(Beginning of DATA SECTION)
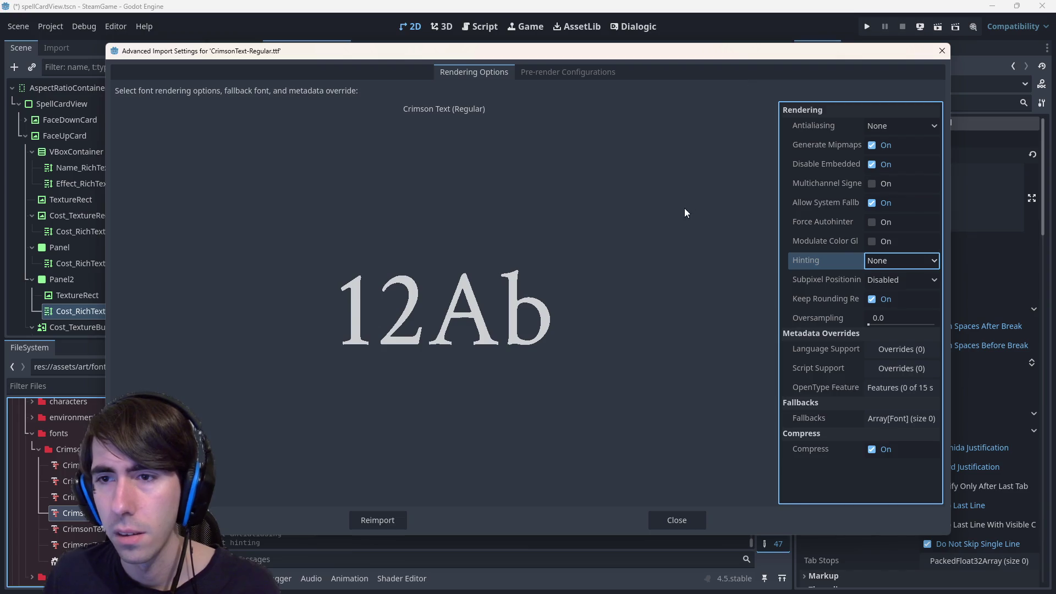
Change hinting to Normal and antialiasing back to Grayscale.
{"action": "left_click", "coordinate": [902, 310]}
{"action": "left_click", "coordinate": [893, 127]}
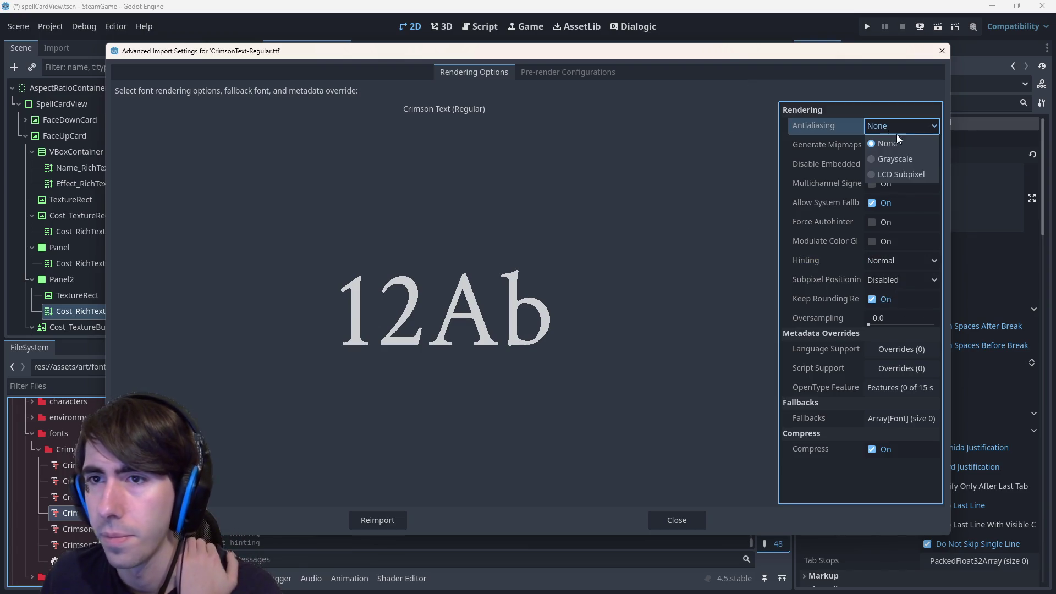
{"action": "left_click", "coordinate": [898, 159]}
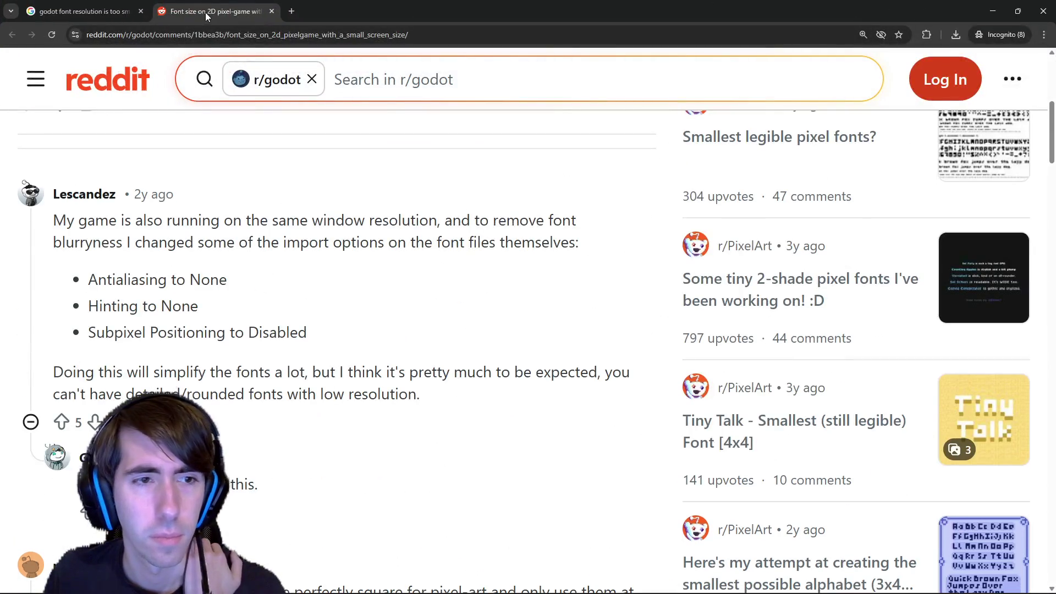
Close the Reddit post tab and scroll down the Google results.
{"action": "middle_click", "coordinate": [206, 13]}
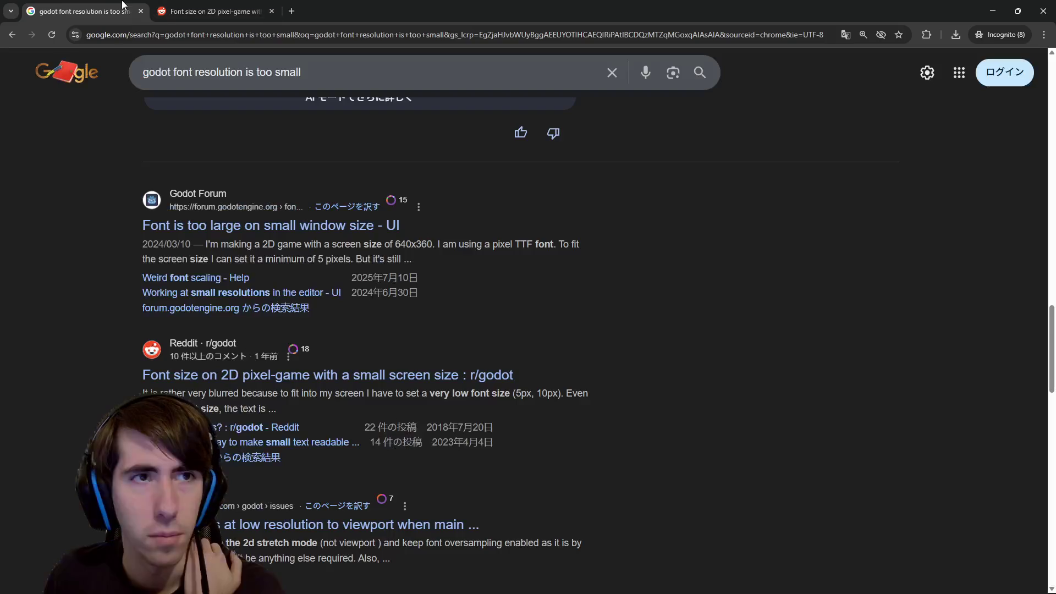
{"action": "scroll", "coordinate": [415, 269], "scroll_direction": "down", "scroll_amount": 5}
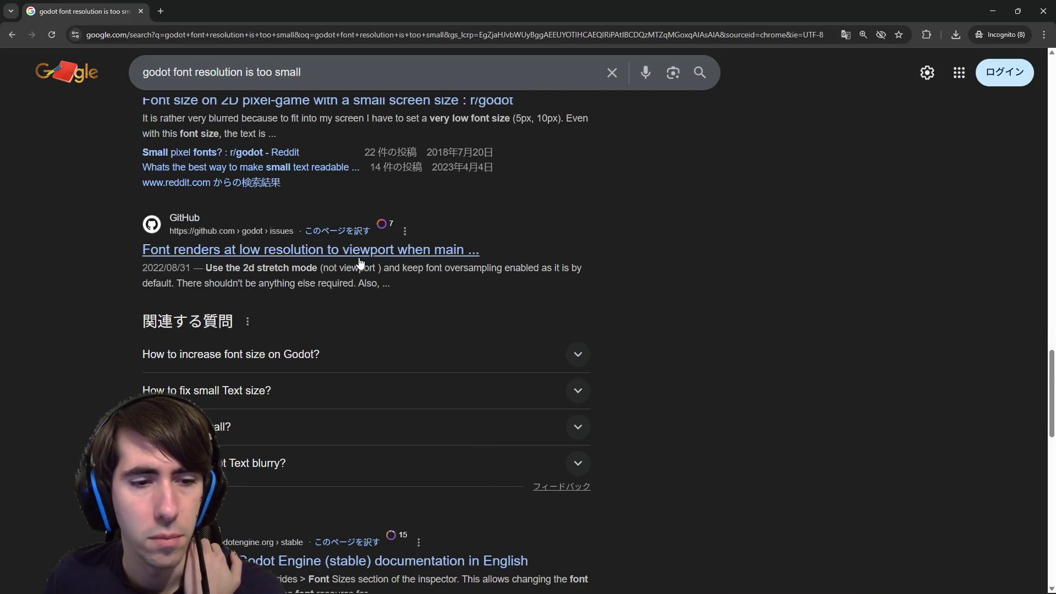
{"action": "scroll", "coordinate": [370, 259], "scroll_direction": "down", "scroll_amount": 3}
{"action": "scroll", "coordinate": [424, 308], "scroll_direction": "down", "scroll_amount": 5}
(End of DATA SECTION)
EXERCISE BRIEF
Copy out all the data above exactly, pictures excluded.

OUTPUT FOR THIS EXERCISE
Change hinting to Normal and antialiasing back to Grayscale.
{"action": "left_click", "coordinate": [902, 310]}
{"action": "left_click", "coordinate": [893, 127]}
{"action": "left_click", "coordinate": [898, 159]}
Close the Reddit post tab and scroll down the Google results.
{"action": "middle_click", "coordinate": [206, 13]}
{"action": "scroll", "coordinate": [415, 269], "scroll_direction": "down", "scroll_amount": 5}
{"action": "scroll", "coordinate": [370, 259], "scroll_direction": "down", "scroll_amount": 3}
{"action": "scroll", "coordinate": [424, 308], "scroll_direction": "down", "scroll_amount": 5}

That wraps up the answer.